While a claim of lien need not name both spouses to be valid,[31] an older case held that a foreclosure lawsuit must name both to give the court jurisdiction to issue a judgment that affects community property.[32] This rule is in doubt because the statute now says that a notice listing one spouse “shall subject all the community interest of both spouses . . . to the lien.”[33] If in doubt about whether the property is owned by a single individual or a marital community, the safest course is to name a “John Doe” or “Jane Doe” spouse in the complaint.
If the owner of the property is a trust, the trustees must be named in their representative capacities, not their individual capacities.[34]
If a lien release bond has been recorded, the surety on the bond should be included as a party. The property owner and principal on the bond are not necessary parties.[35] However, the lien claimant should consider whether there are grounds for a personal judgment against the owner or bond principal (e.g., because one of them directly ordered the claimant’s work to be done). Including the party that ordered the work is prudent so that, even if the lien remedy is barred for procedural reasons, the lien claimant may still recover directly for her unpaid work.
- The Allegations in a Foreclosure Complaint.
The details of the complaint in a lien foreclosure action will depend on the particular circumstances, but the following allegations will normally be made:
- The lien claimant has performed lienable work in substantial compliance with the requirements of her contract.
- The lien claimant has not been paid sums of money due for that work and certain (identified) people owe money to the claimant. If other sums of money will become due in the future (g., for retention), this can be alleged also.
- The unpaid work improved certain (identified) real property interests and therefore the claimant’s lien attaches to those interests.
- If the lien is asserted against two or more separate pieces of property, the complaint should state how much is due on each one.[36]
- The lien claimant has complied with the procedural requirements of perfecting a construction lien: pre-claim notice (if required), timely filing of the lien claim, and timely filing of the foreclosure lawsuit.[37]
- If the claimant is required to register as a contractor to pursue a lien claim (see RCW 18.27.080), she should allege compliance with the statute.[38]
- If RCW 18.27.114 applies, the claimant must allege that she has provided the required “notice to the customer.”[39]
A lien foreclosure action presents at least two distinct issues: whether the claimant is owed anything for her work on the property, and whether the procedural requirements for perfecting and foreclosing a lien have been met. Although in some states these issues are sharply distinguished (so that, for example, a jury may be available to decide the debt issues while the judge decides the lien issues), in Washington, both issues may be tried together, though there is authority to the contrary.[40] A foreclosure suit is equitable; therefore, it is not tried by a jury.[41]
If a lien claimant files a timely foreclosure action and other claimants join in the action, the first claimant may not voluntarily dismiss the action to the prejudice of another party claiming a lien.[42] The plaintiff (claimant) may amend the complaint to the same extent that civil pleadings may be amended under the court rules, but amendment may not be used to retroactively correct an invalid claim of lien.[43]
- Lien Priority Issues in a Foreclosure Action.

* _Requirement_
According to the passage on construction lien foreclosure, in what capacity must trustees be named when the property owner is a trust?

Stored data entries:
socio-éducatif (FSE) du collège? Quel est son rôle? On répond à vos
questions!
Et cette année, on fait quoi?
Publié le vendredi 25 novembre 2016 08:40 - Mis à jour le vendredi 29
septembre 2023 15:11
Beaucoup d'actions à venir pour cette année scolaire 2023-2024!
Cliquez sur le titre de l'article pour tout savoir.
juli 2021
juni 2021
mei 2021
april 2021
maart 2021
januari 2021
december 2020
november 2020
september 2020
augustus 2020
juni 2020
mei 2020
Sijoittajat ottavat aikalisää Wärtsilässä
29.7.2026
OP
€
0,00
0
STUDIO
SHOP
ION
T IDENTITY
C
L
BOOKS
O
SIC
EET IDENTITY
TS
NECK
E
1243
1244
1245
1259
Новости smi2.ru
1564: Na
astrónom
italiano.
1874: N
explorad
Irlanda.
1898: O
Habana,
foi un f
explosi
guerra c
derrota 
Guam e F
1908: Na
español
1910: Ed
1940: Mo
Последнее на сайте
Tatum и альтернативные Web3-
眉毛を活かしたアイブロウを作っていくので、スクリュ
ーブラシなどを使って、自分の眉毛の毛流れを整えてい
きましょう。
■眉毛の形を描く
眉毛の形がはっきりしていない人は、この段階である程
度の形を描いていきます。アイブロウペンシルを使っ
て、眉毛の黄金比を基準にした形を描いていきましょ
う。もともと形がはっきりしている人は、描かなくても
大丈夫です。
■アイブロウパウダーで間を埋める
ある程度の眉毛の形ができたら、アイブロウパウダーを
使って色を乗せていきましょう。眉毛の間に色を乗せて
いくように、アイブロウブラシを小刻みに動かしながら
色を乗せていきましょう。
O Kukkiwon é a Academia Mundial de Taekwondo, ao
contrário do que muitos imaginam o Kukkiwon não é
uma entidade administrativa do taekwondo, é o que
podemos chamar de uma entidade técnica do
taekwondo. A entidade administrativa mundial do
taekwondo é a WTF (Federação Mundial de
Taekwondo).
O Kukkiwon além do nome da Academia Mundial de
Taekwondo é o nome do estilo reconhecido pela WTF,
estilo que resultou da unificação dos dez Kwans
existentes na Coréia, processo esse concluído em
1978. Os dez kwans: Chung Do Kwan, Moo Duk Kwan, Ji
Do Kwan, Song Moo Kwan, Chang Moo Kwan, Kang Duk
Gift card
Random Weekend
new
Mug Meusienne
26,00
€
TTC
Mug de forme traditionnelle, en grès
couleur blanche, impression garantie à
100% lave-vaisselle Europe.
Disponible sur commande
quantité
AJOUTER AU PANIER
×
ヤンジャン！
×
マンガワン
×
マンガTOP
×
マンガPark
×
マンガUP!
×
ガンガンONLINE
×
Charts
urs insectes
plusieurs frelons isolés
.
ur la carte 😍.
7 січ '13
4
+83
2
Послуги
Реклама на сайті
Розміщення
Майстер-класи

* _Reply to the task_
In their representative capacities, not their individual capacities.